The article mentioned that there are 24 extra beds in a secondary wing of the facility that inmates can “graduate” to after 72 hours, making it 40 beds total.
40 beds * 300 per bed * 365 days a year = $4,380,000 which comes out in a reasonable ballpark for what the city is estimating.
At 40 beds capacity * 365 days a year, divided by 3,600 inmates = an average stay of 4 days.
The jail’s psychiatric facility costs are not the only costs related to booking someone. There’s the public defender assigned to the case, there’s the court hearings, etc, etc…
Not only does this process cost lots of public money, but it also takes a long time (meaning the person stays locked up for many more days than necessary). From what I heard from project supporters, this how the bills really add up.
These numbers are interesting. At the community meeting Bill Hobson said the facility would serve a few hundred people a year. Looks like he straight-up lied to calm fears.
So another cut (a neighborhhoods cultural and economic death by a thousand cuts) to make this a ghetto dumping ground, a containment zone for what the rest of the city does not want. This DESC Jail Facility will be montiored and videoed for potential nuisance abatement and related civil suits. It is far from established here!
Lied, of course he and they lied!
They will also be billing Social Security, The VA, Medicaid, Insurance companies, and many other RPs with deep pockets.
See – the county money is garanteed, but, they can collect alot of fees on top of that. Total collections for DESC residents is likely to be more than double the published rate, but, you’ll never see the total. Transparency not intended.
Tom, actually, misdemeanor cases whether for those housed in psych or not, are heard the very next day in Seattle Municipal Court inside the jail, with the exception of Sundays. Felony cases have 3 days to file (again, regardless of whether the person is housed on the 7th or the 9th floor of the jail), and probable cause hearings are usually the very next morning after bookings, again except on Sundays.
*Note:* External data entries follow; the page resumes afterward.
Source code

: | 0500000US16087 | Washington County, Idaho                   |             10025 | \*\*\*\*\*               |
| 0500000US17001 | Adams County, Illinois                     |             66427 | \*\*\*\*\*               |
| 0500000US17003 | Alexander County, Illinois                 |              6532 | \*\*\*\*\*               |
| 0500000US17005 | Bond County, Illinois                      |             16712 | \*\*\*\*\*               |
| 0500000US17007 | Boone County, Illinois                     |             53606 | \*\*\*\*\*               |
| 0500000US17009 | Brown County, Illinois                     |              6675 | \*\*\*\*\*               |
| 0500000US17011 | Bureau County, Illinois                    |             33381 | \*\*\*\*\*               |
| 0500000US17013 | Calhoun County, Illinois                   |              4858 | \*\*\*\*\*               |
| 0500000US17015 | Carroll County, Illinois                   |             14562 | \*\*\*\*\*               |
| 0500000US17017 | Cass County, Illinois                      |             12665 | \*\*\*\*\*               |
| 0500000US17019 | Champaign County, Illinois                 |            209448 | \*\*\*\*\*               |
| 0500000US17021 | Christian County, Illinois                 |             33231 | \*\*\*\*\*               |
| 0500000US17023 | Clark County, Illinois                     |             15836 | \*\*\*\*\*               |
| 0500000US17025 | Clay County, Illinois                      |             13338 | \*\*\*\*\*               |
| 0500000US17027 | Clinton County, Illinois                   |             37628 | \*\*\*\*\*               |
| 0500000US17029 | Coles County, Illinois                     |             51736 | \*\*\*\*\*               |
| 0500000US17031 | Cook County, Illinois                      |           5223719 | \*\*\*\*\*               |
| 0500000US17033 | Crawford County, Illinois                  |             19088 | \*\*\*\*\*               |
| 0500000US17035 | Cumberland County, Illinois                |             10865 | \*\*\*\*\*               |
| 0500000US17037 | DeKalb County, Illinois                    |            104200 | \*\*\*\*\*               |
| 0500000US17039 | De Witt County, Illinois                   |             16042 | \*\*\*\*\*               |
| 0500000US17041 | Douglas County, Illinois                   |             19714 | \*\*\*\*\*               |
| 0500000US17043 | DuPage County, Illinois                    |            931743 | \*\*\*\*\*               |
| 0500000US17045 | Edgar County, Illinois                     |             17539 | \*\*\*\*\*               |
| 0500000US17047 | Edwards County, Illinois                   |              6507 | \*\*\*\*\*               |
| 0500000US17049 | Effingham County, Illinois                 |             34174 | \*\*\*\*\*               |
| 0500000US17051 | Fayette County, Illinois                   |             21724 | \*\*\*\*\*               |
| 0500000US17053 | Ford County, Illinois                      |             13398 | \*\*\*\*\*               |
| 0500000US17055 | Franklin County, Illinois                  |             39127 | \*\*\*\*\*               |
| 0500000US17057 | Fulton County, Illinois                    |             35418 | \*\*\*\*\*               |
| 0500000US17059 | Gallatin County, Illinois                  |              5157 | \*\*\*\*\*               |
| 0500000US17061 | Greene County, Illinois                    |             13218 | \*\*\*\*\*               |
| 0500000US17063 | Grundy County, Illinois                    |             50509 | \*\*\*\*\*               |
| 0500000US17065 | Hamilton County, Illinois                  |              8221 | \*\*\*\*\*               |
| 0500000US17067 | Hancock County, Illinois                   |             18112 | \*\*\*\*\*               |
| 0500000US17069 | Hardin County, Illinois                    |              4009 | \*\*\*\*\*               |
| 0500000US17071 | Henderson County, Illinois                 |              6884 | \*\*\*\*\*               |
All person’s charged with a crime – again regardless of their jail housing status, psych or not – are provided counsel at their first hearing, and thereafter if they qualify financially. There are no extra days in jail for people on the psych unit unless they refuse to come to court, which happens with people withdrawing from drugs or alcohol (they want to sleep) on every floor, and more often in general population than anywhere else.
I PERSONALLY SPENT TIME IN BILL HOBSONS DESC AS A CLIENT TO SEE WHAT WAS ACTUALLY BEING DONE TO ASSIST/ELIMINATE “HOMELESSNESS”. JUST ASK JON FOX AND CHECK BILL HOBSONS FINANCIALS AND YOU WILL SEE HOW LUCRATIVE HIS “PIMPING THE HOMELESS” HAS BEEN FOR HIM AND HIS ORGANIZED CRIME RICO RACKETEERING DOWNTOWN POLITICAL VAMPIRES (FOLLOW THE $$$ MILLION S$$)WHILE THEY PREPARE TO ELIMINATE HOUSING FOR THE “LESS FORTUNATE” IN YESLER TERRACE?????? JUSTICE=PEACE!!! OMARI TAHIR, 66 YEAR RESIDENT OF AFRICATOWN/CENTRAL DISTRICT, HISTORIAN AND WATCHMAN
Hmm. Something we can all agree on. Omar, you got some sense still rattling around in that old fat head of yours.